Interview: Chris Squire of Yes Discusses ‘Fly From Here,’ the Band’s First Album in 10 Years
Did you buy it new?
Yes, I did, brand new. It’s been kind of altered over the years, especially in my first 10 years of owning it. It had decorative, flower-power wall paper, and then silver paper, and so quite often it was — when I got bored with those phases, it would get refinished, and it would get planed down. Obviously with all those changes, it has a lighter body mass, which in some ways, gives it its individual sound. That’s why, in a lot of cases, people who went out and bought Rickenbacker basses because they wanted to sound like me, that wasn’t always possible, unless you shaved some of the wood off first, reducing the weight.
I’d say you and Paul McCartney were among the biggest Rickenbacker representatives.
Yes. Of course, Paul McCartney’s sound is different from mine, but it’s the way you hear things, really. Paul’s Hofner bass playing doesn’t sound that different than his Rickenbacker bass playing. It’s more the player than the instrument, I think — or the way the player wants to hear things.
Speaking of your bass sound, I think when most people think of “the Chris Squire sound,” they picture your distinctive sound on “Roundabout.”
Yeah, it’s like the “Chris Squire quintessential.”
Would you say your bass sound has changed much over the years?
Well, no. I still basically use the same kind of tone settings. I’m still using the 100-watt Marshall amp I’ve had since the mid-’60s. It still works, but of course, it has been through periods of needing work; it’s been broken down, had repairs. And nothing ever gets replaced with the same components because they’re not available all the time because they’re extinct now.
So in small increments, the sound has changed. I’ve had to replace parts in the basses when they’ve gotten old or worn out, so everything isn’t absolutely original. But where I could, I try and find a guitar from the same vintage and raid it for parts, which I have done with a couple of other basses from the same time.
With so many versions of the band throughout the years, is there one that stands out as the strongest or most rocking?
The thing is, every era of Yes has had something to say. It’s distinctly different — the Steve Howe guitar style and, of course, when Trevor Rabin was in the band in the ‘80s going into the ‘90s. He definitely was a different style of guitar player. So that sort of changed the band quite a bit in some ways, but there’s me and Alan White who are still playing, so yeah, things have moved around in the Yes sound picture, but basically, things have stayed the same as well. So I can’t really say which version is the more kickass because every version has come up with something good.
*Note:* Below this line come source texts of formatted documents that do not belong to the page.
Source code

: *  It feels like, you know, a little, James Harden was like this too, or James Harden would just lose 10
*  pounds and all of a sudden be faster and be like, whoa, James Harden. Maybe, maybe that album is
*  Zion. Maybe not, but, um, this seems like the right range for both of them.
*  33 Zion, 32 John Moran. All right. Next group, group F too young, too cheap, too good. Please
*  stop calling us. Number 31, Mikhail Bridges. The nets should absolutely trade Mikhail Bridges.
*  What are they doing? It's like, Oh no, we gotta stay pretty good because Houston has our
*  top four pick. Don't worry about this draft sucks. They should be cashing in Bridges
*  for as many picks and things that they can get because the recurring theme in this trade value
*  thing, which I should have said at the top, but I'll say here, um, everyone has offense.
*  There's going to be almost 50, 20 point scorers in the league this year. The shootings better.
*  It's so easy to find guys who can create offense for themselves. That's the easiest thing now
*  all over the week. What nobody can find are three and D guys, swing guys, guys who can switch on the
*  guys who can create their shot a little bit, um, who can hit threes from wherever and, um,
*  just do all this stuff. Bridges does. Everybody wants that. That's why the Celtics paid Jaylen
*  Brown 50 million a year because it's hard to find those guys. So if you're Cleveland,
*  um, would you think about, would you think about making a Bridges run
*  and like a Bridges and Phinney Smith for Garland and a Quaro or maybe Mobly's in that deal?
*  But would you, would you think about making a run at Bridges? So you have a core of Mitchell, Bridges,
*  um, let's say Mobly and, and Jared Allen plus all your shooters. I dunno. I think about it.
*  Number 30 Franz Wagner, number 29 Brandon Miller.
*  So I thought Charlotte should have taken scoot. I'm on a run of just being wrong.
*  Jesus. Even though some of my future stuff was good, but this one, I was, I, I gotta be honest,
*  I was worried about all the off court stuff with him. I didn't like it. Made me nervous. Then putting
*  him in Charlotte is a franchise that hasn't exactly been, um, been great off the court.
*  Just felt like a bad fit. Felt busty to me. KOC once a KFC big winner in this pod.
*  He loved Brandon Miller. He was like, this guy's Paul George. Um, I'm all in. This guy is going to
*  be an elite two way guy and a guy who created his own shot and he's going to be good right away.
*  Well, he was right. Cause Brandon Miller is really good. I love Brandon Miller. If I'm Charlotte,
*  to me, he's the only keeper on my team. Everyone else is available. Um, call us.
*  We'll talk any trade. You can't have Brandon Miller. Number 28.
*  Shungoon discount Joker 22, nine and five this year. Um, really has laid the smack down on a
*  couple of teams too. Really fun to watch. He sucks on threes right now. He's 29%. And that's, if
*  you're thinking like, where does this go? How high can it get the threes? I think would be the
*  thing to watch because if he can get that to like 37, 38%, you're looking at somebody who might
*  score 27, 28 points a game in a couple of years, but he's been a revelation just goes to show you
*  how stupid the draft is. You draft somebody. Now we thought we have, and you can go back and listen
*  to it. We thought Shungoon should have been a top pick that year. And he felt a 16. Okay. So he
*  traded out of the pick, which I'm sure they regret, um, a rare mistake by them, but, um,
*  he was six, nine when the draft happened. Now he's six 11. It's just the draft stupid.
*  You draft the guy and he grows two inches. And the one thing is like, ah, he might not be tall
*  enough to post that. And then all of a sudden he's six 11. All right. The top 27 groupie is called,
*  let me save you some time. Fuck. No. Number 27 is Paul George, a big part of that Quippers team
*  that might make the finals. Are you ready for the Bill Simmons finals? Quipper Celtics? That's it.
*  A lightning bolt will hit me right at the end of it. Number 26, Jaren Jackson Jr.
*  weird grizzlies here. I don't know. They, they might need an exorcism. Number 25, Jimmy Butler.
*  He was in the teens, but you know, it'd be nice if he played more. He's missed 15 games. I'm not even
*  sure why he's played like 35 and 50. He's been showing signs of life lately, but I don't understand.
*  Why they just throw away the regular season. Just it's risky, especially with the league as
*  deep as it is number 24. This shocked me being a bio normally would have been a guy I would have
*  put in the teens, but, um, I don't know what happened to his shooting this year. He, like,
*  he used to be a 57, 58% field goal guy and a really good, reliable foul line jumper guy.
How’s your working relationship with Steve Howe?
I’ve known Steve for so long, it’s kind of like an old marriage, really [laughs]. I mean it has its ups and downs, but we’ve never had any arguments or confrontations of any note. Obviously there's been some differences of opinions over the years on various musical as well business approaches, but generally we have a good relationship.
I hear you and he were sort of an “Odd Couple,” great friends but opposites in many ways.
Yeah, we are quite different. Steve is still a vegetarian and has been for 40 or 50 years. I went through phases of that as well, but I sort of have a different … Yeah, our styles are different, but the great thing is that when we play together, I think we both enjoy each other's playing. That's the good side to it.
Will the song selection on your current tour cover every Yes era?
Well, we obviously want to introduce some elements from the new album and, until we get together to rehearse, which we're going to do a week before the tour, I have to know how much of it we'll do. And, of course, we're on the show with Styx, so that cuts down the amount of time we would normally have. So we'll have an injection of the new album, and, of course, we will play songs people have come to regard as their favorite Yes songs over the years. It's going to be a summer rock ’n’ roll-y tour, so we'll play it pretty straightforward.
Fly From Here comes out July 12 via Frontiers Records. The single, “We Can Fly (Radio Edit),” is available digitally now.